Он поднял голову, с трудом отлепив щеку от грязи. Перед глазами проплывали лица: злобная рожа Бориса, испуганные глаза Кати, сломленная спина отца, безликая толпа крестьян, молча принявших его избиение. И бескрайнее серое поле – символ его рабства.

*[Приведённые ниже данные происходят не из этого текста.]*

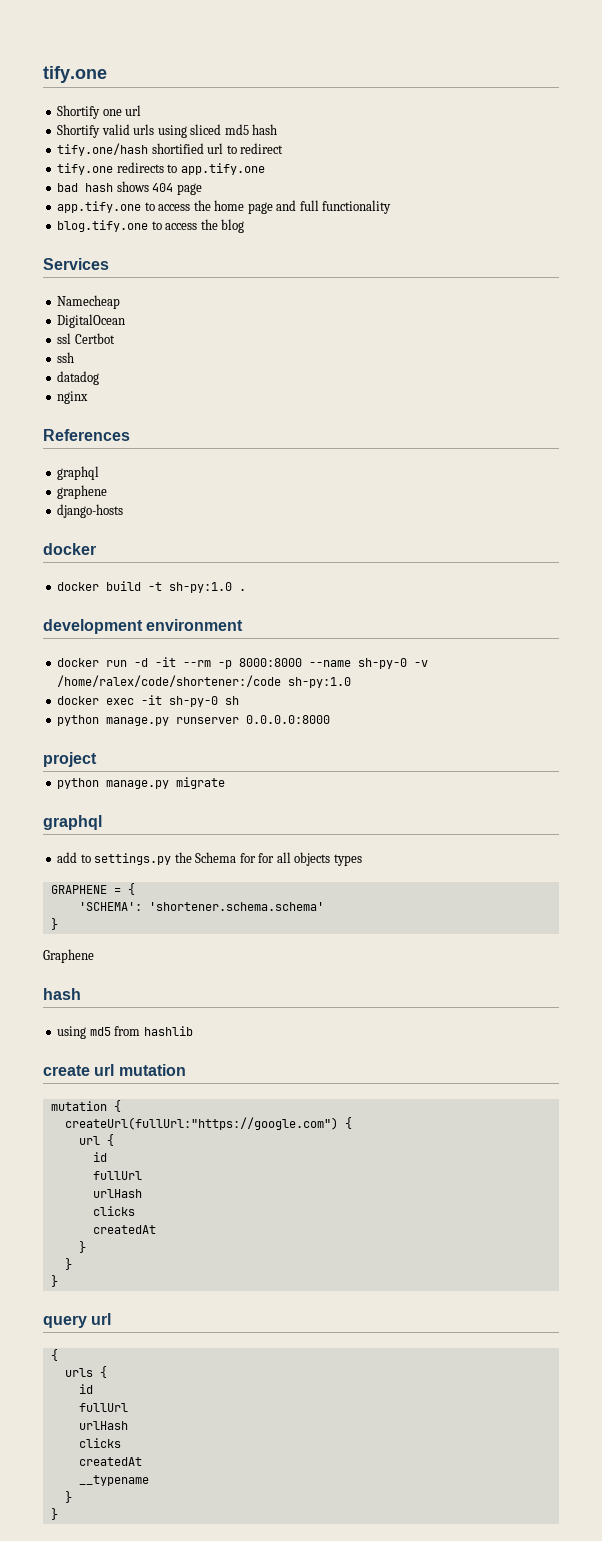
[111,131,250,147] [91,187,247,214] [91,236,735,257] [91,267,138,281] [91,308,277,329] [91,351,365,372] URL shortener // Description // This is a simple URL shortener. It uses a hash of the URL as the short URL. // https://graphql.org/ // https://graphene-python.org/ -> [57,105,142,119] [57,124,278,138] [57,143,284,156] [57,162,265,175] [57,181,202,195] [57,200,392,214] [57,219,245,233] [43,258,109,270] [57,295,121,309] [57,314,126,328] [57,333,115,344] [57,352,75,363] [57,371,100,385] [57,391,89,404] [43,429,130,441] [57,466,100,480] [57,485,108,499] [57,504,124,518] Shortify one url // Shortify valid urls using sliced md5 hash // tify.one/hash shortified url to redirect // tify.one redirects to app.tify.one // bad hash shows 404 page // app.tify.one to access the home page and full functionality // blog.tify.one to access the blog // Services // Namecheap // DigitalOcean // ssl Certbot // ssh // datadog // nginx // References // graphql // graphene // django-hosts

Я не могу так жить. Мысль уже не была криком. Она была клятвой. Тихой, но железной. Шепотом, прозвучавшим в глубине его избитой души. Я не могу. Я не буду.
Тепло в ладонях погасло окончательно. Оставив только ледяной огонь ненависти в груди и вкус грязи на губах. Пробуждение завершилось. Он осознал, где находится. Кем он стал. И первая искра бунта, посеянная болью и унижением, начала тлеть в кромешной тьме его нового существования. Искра, которой суждено было разгореться в пламя, способное спалить этот прогнивший мир дотла. Или сжечь его самого.
Боль была его новым одеялом. Она обволакивала его всю ночь, липкая и жгучая, не давая забыть ни на секунду о плетях Бориса. Алексей лежал на боку, боясь пошевелиться, чтобы не разбередить рваные раны на спине и плечах. Каждое дыхание отдавалось ножом в ребрах. В землянке пахло кровью, гноем и безысходностью.
Рассвет пробивался сквозь щели жердей. Марк и Арина уже поднялись, двигаясь в полутьме как призраки. Катя прижималась к Алексею, ее худенькое тельце дрожало.
«Лекс?» – прошептала она, едва слышно. «Тебе очень больно?»
Алексей хотел ответить, сказать что-то успокаивающее, но из горла вырвался лишь хрип. Он кивнул, прижавшись лбом к влажной соломе. Больно. Унизительно. Бессмысленно.
«Вставай,» – прозвучал над ним голос Марка. Тон был ровным, безжалостным. «Борис не примет болезнь в оправдание. Работать надо.»
Арина молча подошла с тряпкой и деревянной плошкой с мутной жидкостью – отваром какой-то горькой травы. Она начала осторожно промокать запекшуюся кровь на его спине. Алексей стиснул зубы, чтобы не закричать. Каждая прикосновение было пыткой.
«Спасибо,» – прохрипел он.
Арина ничего не ответила. Ее лицо оставалось каменным. В ее глазах читалось лишь одно: Не дай повода снова. Ради всех нас.
Повода… Как будто он его искал! Как будто защитить старика – преступление! Ярость, черная и густая, подкатила к горлу. Он проглотил ее, как ком грязи. Бесполезно. Сейчас – бесполезно.
Он встал. Мир закачался, ноги подкосились. Марк схватил его под локоть, грубо, но удерживая. «Держись. Иди.»